Rewrite everything from the start of the entries down to the line containing "PAGE 1 OF 6", both ends included, replacing "KG/KG" with "KG PER KG" and leaving everything else unchanged.

BEGIN Exercise data

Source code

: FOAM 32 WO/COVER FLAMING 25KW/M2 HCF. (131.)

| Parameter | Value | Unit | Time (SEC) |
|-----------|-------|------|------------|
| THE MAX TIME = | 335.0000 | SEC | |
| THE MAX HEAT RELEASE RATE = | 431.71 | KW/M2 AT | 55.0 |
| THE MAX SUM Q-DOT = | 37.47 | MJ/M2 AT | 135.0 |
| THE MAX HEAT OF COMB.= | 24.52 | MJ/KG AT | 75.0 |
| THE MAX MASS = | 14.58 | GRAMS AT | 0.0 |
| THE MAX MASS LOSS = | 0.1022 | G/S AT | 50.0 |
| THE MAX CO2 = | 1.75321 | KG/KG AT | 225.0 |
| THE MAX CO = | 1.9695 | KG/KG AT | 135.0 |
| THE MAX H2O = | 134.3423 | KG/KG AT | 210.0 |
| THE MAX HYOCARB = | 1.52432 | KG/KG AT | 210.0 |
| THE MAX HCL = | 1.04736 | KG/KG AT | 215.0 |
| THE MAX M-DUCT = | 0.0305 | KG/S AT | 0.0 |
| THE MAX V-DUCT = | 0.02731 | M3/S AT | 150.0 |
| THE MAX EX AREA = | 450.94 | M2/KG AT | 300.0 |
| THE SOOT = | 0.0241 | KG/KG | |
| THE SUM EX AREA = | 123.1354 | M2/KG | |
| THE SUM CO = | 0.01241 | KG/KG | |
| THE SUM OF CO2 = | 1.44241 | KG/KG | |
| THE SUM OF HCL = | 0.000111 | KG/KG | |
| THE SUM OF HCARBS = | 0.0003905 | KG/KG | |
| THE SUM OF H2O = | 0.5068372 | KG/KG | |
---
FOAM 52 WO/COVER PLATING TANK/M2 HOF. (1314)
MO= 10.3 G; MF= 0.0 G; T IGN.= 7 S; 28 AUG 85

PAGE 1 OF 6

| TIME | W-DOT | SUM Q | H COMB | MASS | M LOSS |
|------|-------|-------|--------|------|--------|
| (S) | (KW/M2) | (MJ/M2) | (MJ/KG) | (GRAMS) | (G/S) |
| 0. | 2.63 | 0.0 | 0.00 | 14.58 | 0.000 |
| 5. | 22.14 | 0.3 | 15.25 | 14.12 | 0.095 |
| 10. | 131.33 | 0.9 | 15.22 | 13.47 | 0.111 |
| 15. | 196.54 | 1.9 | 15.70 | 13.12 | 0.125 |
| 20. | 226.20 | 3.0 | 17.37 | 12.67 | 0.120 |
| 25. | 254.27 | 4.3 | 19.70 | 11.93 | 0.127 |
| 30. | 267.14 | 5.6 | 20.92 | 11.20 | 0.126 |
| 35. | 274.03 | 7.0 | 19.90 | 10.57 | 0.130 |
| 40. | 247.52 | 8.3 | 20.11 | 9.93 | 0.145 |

END Exercise data

Result =
Source code

: FOAM 32 WO/COVER FLAMING 25KW/M2 HCF. (131.)

| Parameter | Value | Unit | Time (SEC) |
|-----------|-------|------|------------|
| THE MAX TIME = | 335.0000 | SEC | |
| THE MAX HEAT RELEASE RATE = | 431.71 | KW/M2 AT | 55.0 |
| THE MAX SUM Q-DOT = | 37.47 | MJ/M2 AT | 135.0 |
| THE MAX HEAT OF COMB.= | 24.52 | MJ/KG AT | 75.0 |
| THE MAX MASS = | 14.58 | GRAMS AT | 0.0 |
| THE MAX MASS LOSS = | 0.1022 | G/S AT | 50.0 |
| THE MAX CO2 = | 1.75321 | KG PER KG AT | 225.0 |
| THE MAX CO = | 1.9695 | KG PER KG AT | 135.0 |
| THE MAX H2O = | 134.3423 | KG PER KG AT | 210.0 |
| THE MAX HYOCARB = | 1.52432 | KG PER KG AT | 210.0 |
| THE MAX HCL = | 1.04736 | KG PER KG AT | 215.0 |
| THE MAX M-DUCT = | 0.0305 | KG/S AT | 0.0 |
| THE MAX V-DUCT = | 0.02731 | M3/S AT | 150.0 |
| THE MAX EX AREA = | 450.94 | M2/KG AT | 300.0 |
| THE SOOT = | 0.0241 | KG PER KG | |
| THE SUM EX AREA = | 123.1354 | M2/KG | |
| THE SUM CO = | 0.01241 | KG PER KG | |
| THE SUM OF CO2 = | 1.44241 | KG PER KG | |
| THE SUM OF HCL = | 0.000111 | KG PER KG | |
| THE SUM OF HCARBS = | 0.0003905 | KG PER KG | |
| THE SUM OF H2O = | 0.5068372 | KG PER KG | |
---
FOAM 52 WO/COVER PLATING TANK/M2 HOF. (1314)
MO= 10.3 G; MF= 0.0 G; T IGN.= 7 S; 28 AUG 85

PAGE 1 OF 6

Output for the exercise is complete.